John T. Comes (sometimes spelled Comès) designed a splendid Romanesque church for this congregation. It was built, however, on an improbably narrow street in the most crowded section of Lower Lawrenceville, so it is impossible to see the front as Comes designed it—unless we appeal to technology, merging fifteen separate photographs to produce one overall picture. In spite of the distortion caused by taking the pictures from a low position and altering the perspective, this imperfect picture comes very close to presenting the front of the church as the architect drew it.
Doughboy Square (named, of course, for the splendid statue of a World War I soldier) has always had the potential to be an impressive space, the gateway to Lawrenceville. But it suffered decades of neglect; in fact, it never really recovered from the Great Depression.
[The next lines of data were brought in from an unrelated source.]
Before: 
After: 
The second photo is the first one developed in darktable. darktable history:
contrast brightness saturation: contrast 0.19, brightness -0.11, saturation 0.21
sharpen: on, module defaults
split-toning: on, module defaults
Now, at last, the triangle (no, of course it isn’t really a square; this is Pittsburgh) is seeing a revival, with old buildings refurbished and new and architecturally sympathetic buildings put up, joining the newly trendy Lower Lawrenceville district. A good bit of the credit for the revival goes to the Desmone architectural firm, which saw the potential in the long-abandoned Pennsylvania National Bank building and restored it while the rest of Doughboy Square was mostly vacant.
Lawrenceville has two First World War memorials. The most famous is the Doughboy in Doughboy Square (which of course is a triangle) at the intersection of Penn Avenue and Butler Street. But this more modest memorial at the corner of Butler and 46th Street is a charming statue of Victory that would be the pride of any neighborhood that did not already possess a greater masterpiece.
The Butler Street gatehouse was part of the original design of the cemetery in the 1840s, and it serves its function perfectly. From a busy city street we enter a romantic fantasy landscape that might have come straight from Sir Walter Scott. The contrast is almost as great as the contrast between life and afterlife.